Решив идти до конца в этой своей авантюре, которая, как мне уже стало казаться, конца не имеет, я ступила на первую ступеньку и начала спускаться по лестнице, ориентируясь только на доносившееся откуда-то снизу гипнотическое пение. Дойдя до последней ступеньки, я оказалась перед вогнутой дверью с двумя похожими на корабельные иллюминаторы светящимися отверстиями сантиметров по тридцать в диаметре, расположенными по центру. Я заглянула в одно из них и с удивлением увидела огромное помещение — огромное и по площади и по высоте. Его стены были покрыты позолоченными плитками.
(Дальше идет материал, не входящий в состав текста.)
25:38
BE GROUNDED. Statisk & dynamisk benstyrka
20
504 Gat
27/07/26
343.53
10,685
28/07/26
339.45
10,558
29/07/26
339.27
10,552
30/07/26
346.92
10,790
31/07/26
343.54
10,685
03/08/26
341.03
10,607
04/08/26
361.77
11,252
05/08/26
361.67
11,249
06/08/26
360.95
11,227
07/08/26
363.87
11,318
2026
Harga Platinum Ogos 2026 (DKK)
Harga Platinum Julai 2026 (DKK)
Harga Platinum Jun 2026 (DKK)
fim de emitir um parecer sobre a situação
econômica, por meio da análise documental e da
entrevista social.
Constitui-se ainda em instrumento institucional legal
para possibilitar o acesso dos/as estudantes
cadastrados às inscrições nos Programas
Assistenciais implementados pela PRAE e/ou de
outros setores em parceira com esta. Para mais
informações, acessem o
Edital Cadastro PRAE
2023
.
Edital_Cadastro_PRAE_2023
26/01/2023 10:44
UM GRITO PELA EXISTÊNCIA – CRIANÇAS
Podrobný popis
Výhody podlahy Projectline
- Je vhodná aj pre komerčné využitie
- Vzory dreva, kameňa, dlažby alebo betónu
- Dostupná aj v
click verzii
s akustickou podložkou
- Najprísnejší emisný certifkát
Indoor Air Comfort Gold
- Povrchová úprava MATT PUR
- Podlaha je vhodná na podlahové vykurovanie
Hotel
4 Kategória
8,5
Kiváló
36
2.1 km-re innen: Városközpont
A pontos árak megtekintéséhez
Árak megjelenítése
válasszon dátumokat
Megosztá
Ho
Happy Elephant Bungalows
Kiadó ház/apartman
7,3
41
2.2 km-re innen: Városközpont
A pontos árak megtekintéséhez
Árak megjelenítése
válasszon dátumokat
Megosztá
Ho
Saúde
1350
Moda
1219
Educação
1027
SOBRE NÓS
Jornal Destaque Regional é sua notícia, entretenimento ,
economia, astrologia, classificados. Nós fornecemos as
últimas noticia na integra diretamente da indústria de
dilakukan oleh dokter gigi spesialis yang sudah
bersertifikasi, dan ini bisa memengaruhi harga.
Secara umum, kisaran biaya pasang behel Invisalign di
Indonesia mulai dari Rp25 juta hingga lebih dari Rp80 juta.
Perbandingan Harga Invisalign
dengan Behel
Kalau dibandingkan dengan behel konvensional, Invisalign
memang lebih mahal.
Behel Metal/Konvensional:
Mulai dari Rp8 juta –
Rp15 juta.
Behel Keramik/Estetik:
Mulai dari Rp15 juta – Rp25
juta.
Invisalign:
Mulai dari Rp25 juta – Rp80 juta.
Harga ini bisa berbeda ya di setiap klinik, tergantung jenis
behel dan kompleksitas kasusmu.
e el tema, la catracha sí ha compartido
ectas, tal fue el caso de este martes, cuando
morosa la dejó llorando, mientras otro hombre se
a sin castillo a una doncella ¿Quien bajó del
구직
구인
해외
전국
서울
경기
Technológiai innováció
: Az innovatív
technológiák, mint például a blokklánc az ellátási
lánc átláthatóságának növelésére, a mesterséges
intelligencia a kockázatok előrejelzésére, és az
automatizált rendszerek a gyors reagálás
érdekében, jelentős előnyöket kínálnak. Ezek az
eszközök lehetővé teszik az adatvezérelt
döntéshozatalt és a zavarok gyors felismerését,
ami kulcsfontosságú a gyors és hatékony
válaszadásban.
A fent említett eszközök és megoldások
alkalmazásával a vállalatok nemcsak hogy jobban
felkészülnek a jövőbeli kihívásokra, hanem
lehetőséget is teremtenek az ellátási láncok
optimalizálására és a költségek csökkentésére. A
Внутри него было ослепительно светло благодаря прикрепленным к стенам и зажженным факелам. Под потолком висели рядами длинные и широкие полосы яркой — легкой и полупрозрачной — материи. От пола из черного мрамора устремлялись ввысь похожие на стволы секвой колонны, богато украшенные рисунками и надписями, выполненными из золота и драгоценных камней. Эти колонны стояли в два ряда, разделявших все помещение на три нефа, из них центральный был шире двух остальных. В глубине помещения — на пьедестале со ступеньками, по обе стороны которых виднелись две огромные черные кобры, — было устроено что-то вроде алтаря. В самом центре этого алтаря пылало пламя, и его пляшущие и тянущиеся к потолку языки иногда поднимались на целый метр. Позади алтаря над всем этим впечатляющим убранством возвышалась огромная статуя, представляющая собой наполовину женщину и наполовину змею. С обеих сторон туловища торчало по две руки, и она, казалось, устрашающе скалилась на каждого, кто осмеливался на нее посмотреть. Синеватая кожа, длинный высунутый язык, ожерелье из черепов… Это была богиня Кали, но не совсем такая, какой ее изображают в индуистских храмах.